* [What to produce]
In the listing below, show every line that contains the string "نامه", copying each line in full.

Segment Start: Data listing

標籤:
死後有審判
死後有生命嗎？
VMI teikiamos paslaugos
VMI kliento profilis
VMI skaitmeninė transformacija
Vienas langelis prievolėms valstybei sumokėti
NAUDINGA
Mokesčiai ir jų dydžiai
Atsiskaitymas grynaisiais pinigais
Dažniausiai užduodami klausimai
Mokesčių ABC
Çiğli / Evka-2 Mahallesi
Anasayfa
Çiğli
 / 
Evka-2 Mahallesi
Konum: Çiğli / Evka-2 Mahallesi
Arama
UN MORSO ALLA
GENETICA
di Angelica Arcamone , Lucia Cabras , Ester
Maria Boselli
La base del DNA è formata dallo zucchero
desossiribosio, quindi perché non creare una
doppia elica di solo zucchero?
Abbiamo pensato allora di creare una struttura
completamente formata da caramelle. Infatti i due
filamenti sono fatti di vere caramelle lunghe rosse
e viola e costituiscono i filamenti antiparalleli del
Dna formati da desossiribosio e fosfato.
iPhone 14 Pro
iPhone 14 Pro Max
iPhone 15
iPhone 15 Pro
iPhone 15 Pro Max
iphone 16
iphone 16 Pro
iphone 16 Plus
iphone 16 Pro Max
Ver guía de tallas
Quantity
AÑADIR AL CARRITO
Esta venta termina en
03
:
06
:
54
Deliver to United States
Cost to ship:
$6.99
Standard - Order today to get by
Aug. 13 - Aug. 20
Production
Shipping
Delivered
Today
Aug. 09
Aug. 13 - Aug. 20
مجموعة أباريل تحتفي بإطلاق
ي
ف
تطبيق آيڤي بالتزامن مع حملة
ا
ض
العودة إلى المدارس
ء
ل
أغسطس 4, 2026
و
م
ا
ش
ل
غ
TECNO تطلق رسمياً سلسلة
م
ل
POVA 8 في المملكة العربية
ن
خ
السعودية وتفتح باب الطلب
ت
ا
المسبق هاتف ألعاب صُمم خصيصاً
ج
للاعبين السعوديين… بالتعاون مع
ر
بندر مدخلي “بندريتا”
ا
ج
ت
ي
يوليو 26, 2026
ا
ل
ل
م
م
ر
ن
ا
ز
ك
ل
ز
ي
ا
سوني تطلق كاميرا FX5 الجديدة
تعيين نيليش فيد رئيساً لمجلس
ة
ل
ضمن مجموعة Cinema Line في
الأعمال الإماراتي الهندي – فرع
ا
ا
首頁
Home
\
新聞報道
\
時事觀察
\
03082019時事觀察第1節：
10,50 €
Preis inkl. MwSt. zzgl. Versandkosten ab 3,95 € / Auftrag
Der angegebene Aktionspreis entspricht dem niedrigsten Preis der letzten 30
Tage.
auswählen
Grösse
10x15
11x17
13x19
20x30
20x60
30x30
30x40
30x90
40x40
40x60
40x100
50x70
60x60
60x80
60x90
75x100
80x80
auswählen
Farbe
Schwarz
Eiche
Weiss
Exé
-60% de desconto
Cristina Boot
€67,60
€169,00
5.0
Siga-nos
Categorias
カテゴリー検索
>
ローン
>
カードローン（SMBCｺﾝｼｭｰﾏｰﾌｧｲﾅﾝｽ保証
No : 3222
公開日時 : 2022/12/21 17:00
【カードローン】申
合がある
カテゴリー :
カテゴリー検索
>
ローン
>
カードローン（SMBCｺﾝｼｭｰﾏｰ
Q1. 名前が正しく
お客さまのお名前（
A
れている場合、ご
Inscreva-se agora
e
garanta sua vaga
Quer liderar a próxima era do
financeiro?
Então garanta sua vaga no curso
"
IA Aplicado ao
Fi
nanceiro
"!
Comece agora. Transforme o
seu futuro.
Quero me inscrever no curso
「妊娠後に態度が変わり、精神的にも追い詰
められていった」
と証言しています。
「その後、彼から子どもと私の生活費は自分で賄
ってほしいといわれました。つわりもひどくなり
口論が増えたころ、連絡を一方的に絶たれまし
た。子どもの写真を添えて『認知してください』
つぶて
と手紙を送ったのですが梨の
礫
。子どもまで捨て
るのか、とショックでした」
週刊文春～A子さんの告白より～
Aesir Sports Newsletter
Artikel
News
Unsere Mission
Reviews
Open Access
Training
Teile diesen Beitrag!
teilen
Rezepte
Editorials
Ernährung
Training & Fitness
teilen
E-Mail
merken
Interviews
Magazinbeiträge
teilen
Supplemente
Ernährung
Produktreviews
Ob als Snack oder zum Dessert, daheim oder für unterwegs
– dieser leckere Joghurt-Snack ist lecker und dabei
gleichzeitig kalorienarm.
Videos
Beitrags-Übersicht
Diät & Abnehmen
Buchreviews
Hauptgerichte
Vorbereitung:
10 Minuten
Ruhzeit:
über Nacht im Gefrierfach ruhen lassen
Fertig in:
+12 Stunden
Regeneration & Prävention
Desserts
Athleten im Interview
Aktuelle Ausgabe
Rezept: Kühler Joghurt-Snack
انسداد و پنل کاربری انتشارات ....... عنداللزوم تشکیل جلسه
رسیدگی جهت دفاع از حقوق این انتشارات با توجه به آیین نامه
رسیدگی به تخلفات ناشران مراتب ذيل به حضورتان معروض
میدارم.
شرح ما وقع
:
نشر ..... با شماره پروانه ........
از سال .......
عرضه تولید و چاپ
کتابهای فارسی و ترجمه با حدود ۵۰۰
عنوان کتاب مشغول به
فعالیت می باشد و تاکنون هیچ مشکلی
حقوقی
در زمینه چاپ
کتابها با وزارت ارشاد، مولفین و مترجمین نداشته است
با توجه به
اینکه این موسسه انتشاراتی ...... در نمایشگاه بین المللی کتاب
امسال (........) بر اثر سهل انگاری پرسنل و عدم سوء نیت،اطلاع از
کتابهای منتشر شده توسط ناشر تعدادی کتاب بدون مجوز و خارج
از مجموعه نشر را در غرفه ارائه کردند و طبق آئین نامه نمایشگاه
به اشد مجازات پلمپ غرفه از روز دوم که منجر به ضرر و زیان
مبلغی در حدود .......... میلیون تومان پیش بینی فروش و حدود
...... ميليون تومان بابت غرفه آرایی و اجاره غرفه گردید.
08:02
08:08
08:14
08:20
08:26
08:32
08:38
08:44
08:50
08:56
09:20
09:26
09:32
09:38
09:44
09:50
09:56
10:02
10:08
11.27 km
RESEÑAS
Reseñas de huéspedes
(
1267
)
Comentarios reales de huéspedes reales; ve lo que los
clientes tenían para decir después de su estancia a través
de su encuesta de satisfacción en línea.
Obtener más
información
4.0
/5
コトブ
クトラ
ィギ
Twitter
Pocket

Segment End: Data listing

* [Reply]
رسیدگی جهت دفاع از حقوق این انتشارات با توجه به آیین نامه
از مجموعه نشر را در غرفه ارائه کردند و طبق آئین نامه نمایشگاه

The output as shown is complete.